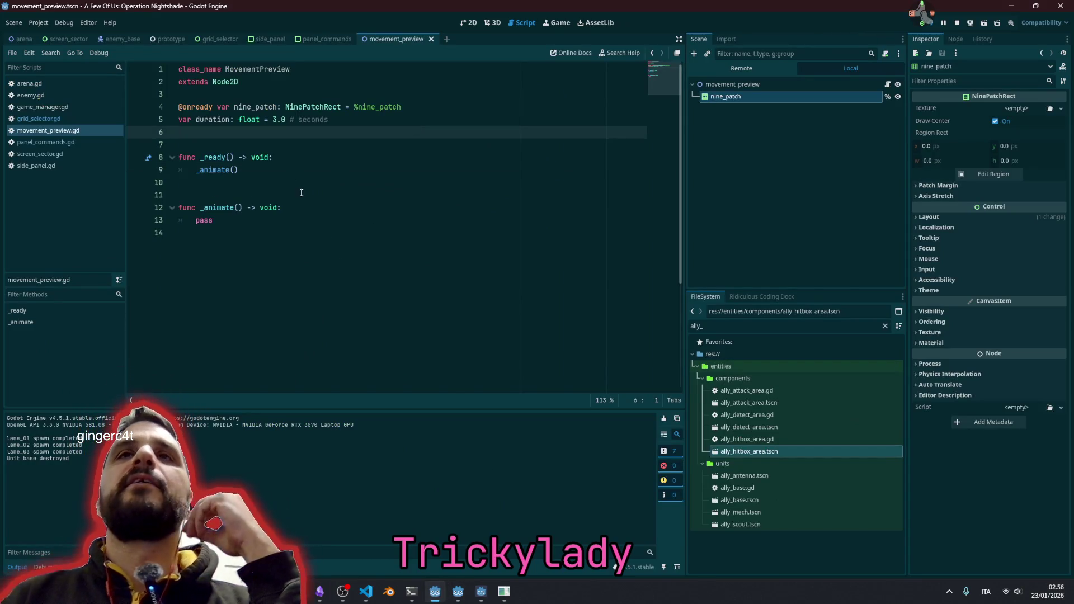
- Place the caret on line 10 of movement_preview.gd and run the game with F6
key("Down")
key("Down")
key("Up")
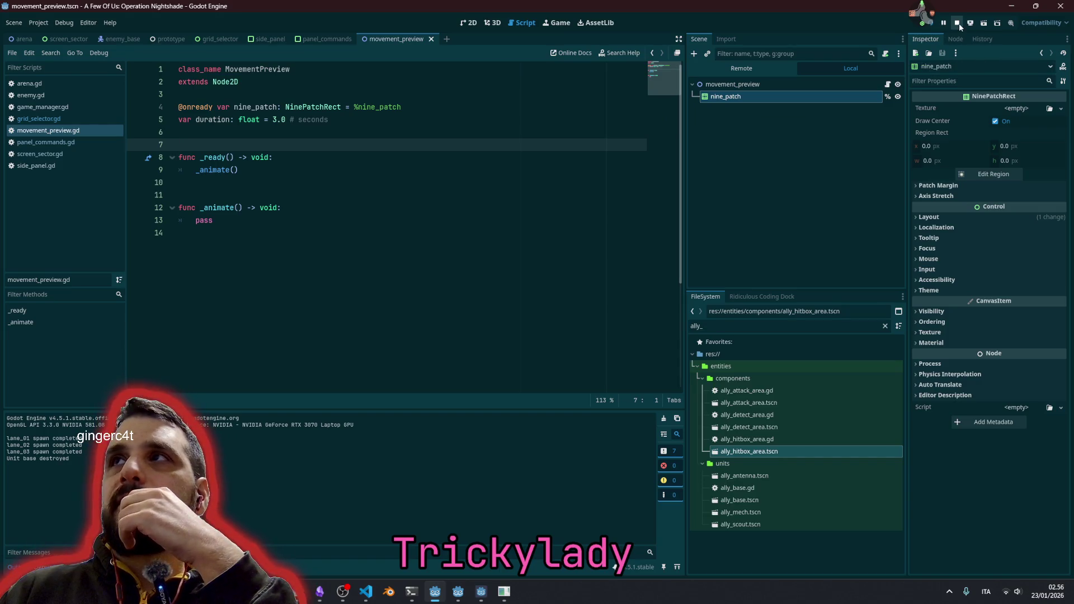
left_click(539, 187)
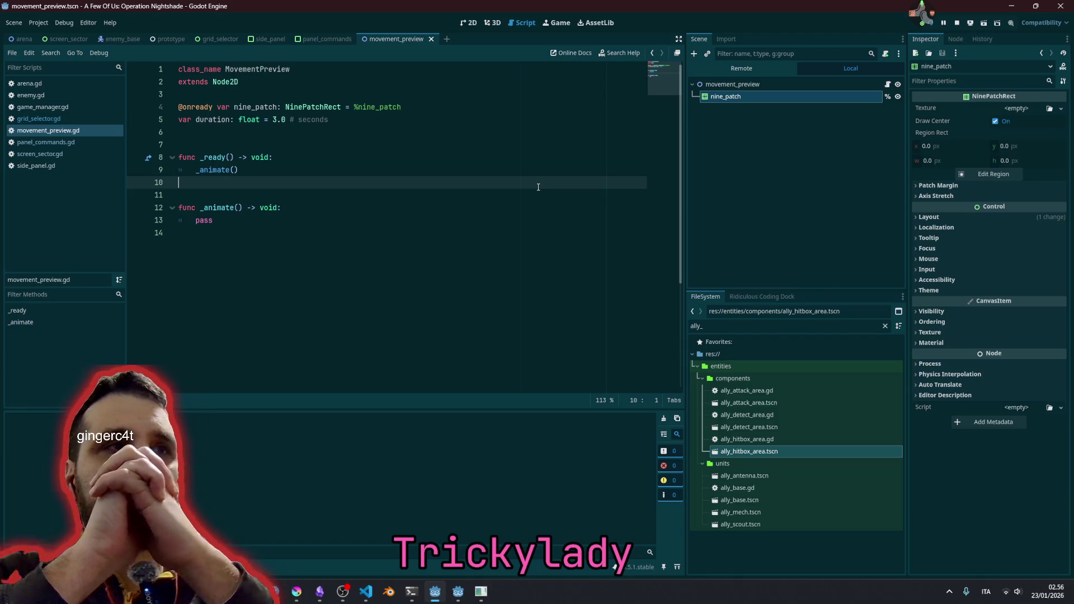
key("F6")
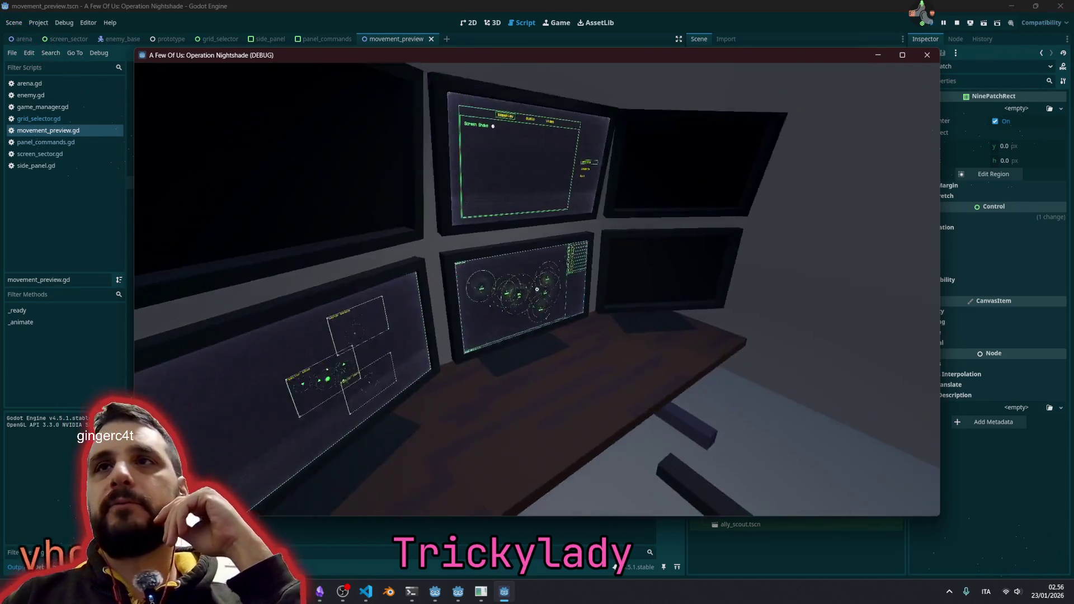
- Zoom into the centre monitor, view sector banana, then move to the three-sector overview
left_click(537, 289)
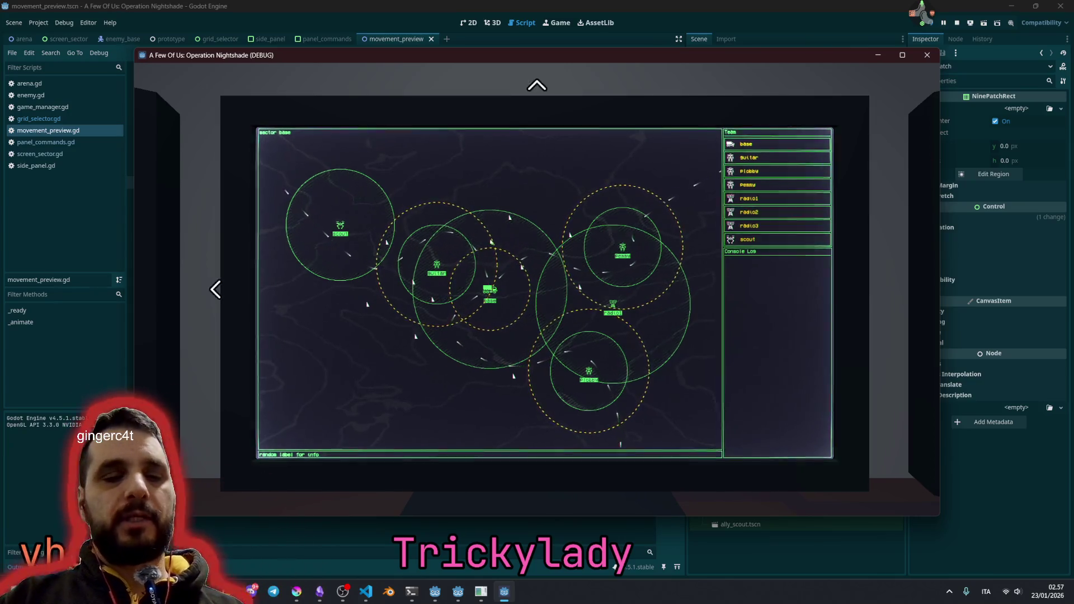
scroll(549, 271, "down", 2)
_ _ _ _
> _ASSIGNMENT_: An exact copy of the records is required. Pictures do not belong in it.

> _SOLUTION TO THIS PROBLEM_:
- Place the caret on line 10 of movement_preview.gd and run the game with F6
key("Down")
key("Down")
key("Up")
left_click(539, 187)
key("F6")
- Zoom into the centre monitor, view sector banana, then move to the three-sector overview
left_click(537, 289)
scroll(549, 271, "down", 2)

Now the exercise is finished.